» **TESTO DEL DOCUMENTO**

§

Si è rilevato che, a differenza della Giunta municipale, il Consiglio comunale è l'organo rappresentativo del Comune nel quale sono presenti maggioranza e minoranza e nel cui seno si deve equilibrare l'esercizio di due distinti diritti, quello della maggioranza, all'attuazione dell'indirizzo politico sancito dal corpo elettorale, e quello della minoranza, a rappresentare e svolgere la propria opposizione.

Questo equilibrio, posto a garanzia della corretta dialettica tra le parti, richiede un sistema di regole volto a consentire l'attività del Consiglio nella sua unitaria funzione istituzionale, indipendentemente dalle decisioni ch'esso in concreto esprima. Regole, quindi, a carattere neutrale e dal contenuto essenzialmente procedurale quali sono, tipicamente, quelle sull'organizzazione dei lavori e lo svolgimento della discussione e delle votazioni, e la cui applicazione è coerente con la funzione di garanzia che per esse si concreta soltanto se svolta supra partes e da un soggetto a ciò istituzionalmente preposto. Questi non può che essere, anzitutto, il presidente dell'assemblea, in quanto presidente di tutto il collegio, nella sua unità istituzionale, e suo rappresentante.

La funzione del presidente del Consiglio comunale, pertanto, non è strumentale all'attuazione di un determinato indirizzo politico, bensì al corretto funzionamento dell'istituzione in quanto tale; essa è, quindi, neutrale. Né il contenuto della funzione muta per il fatto che il presidente sia eletto dall'assemblea, dovendo egli sempre operare in un ambito estraneo alla politica di parte.

Di qui il corollario, dal quale non si ha motivo di dissentire, che la revoca del presidente del Consiglio comunale non può essere causata che dal cattivo esercizio della funzione, in quanto ne sia viziata la neutralità, e dev'essere motivata perciò con esclusivo riferimento a tale parametro e non ad un rapporto di fiduciarietà politica.

§

» **SEZIONE DATI**
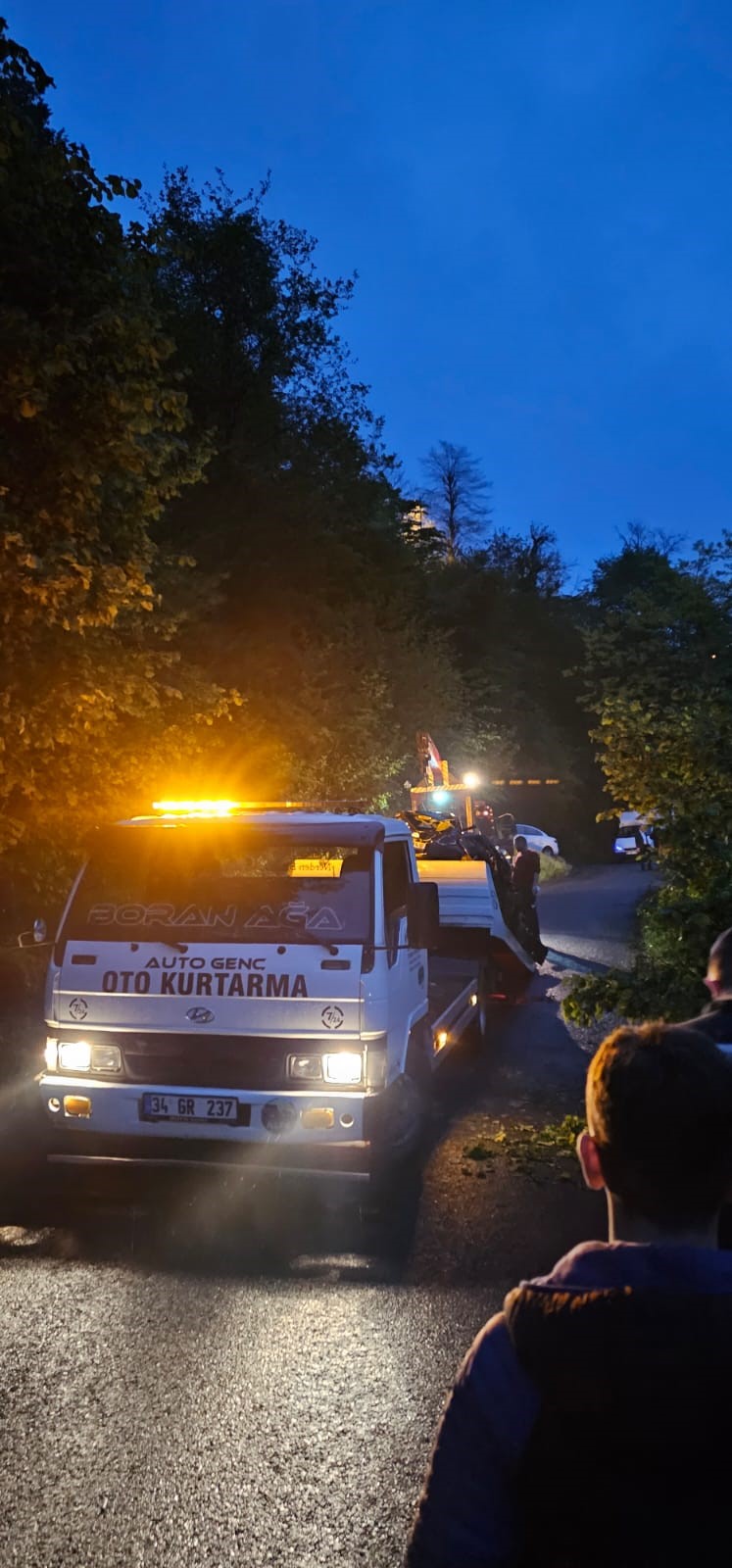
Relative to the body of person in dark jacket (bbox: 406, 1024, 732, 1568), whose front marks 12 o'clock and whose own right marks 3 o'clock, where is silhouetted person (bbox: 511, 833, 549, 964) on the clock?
The silhouetted person is roughly at 12 o'clock from the person in dark jacket.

§

» **COSA FARAI**
Come si traduce in inglese questa frase del testo sul presidente del Consiglio comunale: «La funzione del presidente del Consiglio comunale, pertanto, non è strumentale all'attuazione di un determinato indirizzo politico, bensì al corretto funzionamento dell'istituzione in quanto tale; essa è, quindi, neutrale.»?

» **COMPITO SVOLTO**
The function of the president of the municipal council, therefore, does not serve the implementation of a particular political direction, but rather the proper functioning of the institution as such; it is, accordingly, neutral.